Before becoming an artist, Helen Cammock worked as a social worker. This grounded her research-focused approach to creating art, where she reflects upon existing inequality and misrepresentation, as well as the more personal experiences of being of both English and Jamaican descent.

Using found sources from previous experiences as stimuli, Cammock collages the material into fascinating works that raises questions about the hierarchical nature of the histories we are taught and highlights lesser known stories.

Shouting in Whispers is a group of five large screen-prints made up of striking surfaces made up of hand-mixed colour, interplayed with unassuming but powerful text. These take the form of quoted conversations with friends, as well as questions or statements verbatim from activists and philosophers both contemporary and historical.

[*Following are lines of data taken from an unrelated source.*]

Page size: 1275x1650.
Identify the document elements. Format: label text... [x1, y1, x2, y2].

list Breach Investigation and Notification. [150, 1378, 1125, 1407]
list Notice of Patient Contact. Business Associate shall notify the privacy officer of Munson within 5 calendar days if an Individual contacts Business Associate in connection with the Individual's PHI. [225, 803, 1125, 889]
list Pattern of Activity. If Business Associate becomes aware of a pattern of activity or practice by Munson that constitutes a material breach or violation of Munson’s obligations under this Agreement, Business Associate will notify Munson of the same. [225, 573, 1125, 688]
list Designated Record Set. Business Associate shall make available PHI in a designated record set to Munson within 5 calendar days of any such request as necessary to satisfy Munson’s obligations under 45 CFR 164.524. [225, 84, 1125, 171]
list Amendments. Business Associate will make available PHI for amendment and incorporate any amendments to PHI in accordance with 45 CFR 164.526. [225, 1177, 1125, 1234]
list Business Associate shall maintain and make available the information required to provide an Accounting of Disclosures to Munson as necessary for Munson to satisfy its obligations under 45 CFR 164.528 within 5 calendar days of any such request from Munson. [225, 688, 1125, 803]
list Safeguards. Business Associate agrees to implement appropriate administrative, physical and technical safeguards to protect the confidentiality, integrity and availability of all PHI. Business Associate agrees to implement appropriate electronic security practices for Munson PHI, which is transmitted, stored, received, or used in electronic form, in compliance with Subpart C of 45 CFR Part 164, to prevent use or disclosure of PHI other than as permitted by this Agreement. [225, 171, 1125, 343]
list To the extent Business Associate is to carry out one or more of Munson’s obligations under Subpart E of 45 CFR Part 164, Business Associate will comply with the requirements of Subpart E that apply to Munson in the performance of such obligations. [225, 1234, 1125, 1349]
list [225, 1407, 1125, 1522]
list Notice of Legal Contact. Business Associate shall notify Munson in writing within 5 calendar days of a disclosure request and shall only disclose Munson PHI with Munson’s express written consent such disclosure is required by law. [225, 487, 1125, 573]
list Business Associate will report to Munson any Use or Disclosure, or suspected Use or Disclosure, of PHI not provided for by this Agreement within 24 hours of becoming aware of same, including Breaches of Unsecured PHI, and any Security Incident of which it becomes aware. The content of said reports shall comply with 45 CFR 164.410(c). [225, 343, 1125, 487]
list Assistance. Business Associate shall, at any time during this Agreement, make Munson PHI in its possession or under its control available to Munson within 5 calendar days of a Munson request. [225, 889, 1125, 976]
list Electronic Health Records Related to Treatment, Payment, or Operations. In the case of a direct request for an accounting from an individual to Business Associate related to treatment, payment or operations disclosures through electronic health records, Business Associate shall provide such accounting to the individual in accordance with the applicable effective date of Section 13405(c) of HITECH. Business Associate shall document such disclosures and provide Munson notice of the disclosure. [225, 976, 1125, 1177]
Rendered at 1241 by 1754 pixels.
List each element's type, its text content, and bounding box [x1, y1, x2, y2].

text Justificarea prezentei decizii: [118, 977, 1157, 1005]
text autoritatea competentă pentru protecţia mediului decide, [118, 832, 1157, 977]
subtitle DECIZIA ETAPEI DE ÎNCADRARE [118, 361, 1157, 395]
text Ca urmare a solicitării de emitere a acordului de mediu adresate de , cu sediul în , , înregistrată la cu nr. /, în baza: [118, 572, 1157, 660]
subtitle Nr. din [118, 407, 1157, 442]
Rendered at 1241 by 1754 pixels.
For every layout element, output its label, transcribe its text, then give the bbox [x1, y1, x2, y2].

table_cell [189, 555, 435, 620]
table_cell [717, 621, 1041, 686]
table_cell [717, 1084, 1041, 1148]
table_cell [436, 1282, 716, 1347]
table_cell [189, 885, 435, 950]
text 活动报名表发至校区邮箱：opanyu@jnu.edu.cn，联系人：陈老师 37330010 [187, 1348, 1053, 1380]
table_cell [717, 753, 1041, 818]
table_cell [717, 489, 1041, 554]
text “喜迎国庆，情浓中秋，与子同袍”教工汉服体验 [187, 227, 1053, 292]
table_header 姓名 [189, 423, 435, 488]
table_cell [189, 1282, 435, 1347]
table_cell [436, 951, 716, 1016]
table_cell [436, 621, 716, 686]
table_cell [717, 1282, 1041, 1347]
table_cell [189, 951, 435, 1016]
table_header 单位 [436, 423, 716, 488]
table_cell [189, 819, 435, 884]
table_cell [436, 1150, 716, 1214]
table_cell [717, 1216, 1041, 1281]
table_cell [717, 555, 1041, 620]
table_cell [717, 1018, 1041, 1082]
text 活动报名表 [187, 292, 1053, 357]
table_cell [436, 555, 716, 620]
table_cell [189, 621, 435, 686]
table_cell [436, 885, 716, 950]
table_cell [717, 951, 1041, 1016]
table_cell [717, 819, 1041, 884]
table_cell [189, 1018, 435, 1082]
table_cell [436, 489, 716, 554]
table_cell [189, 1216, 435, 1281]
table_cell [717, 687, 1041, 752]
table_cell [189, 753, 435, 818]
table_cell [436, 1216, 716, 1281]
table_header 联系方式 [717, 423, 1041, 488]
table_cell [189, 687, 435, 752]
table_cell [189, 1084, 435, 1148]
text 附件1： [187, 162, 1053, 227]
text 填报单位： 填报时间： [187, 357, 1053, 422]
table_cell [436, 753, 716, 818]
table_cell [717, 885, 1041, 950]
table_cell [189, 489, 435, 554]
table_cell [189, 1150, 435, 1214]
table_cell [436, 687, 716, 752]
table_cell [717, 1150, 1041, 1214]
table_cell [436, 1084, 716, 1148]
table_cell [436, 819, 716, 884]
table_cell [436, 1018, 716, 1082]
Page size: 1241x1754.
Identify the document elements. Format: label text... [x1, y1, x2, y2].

Slide Re-enactment consists of a trio of pale screen-prints which quietly deliver a heavy message through a muted aesthetic. The prints are a collage of found images depicting prolific political figures which creates a dialogue with the viewer. These are not only about politics, but on identity and gender — a print of Barack Obama is placed besides one of Theresa May. The two contemporary leaders are then placed in tandem with a print of Shirley Chisholm, the ground-breaking activist who was both the first Woman and African-American to run for a major presidential nomination in 1972. By adding the enigmatic dictionary definitions, the ostensibly political posters become visions of poetry, hinting at the power of speech, and the transmission of knowledge.

Reading Museum has re-joined the Contemporary Art Society with the support of Reading Foundation for Art. This is at a time when the town is changing rapidly and the museum is actively collecting art that reflects the concerns and interests of its increasingly diverse population.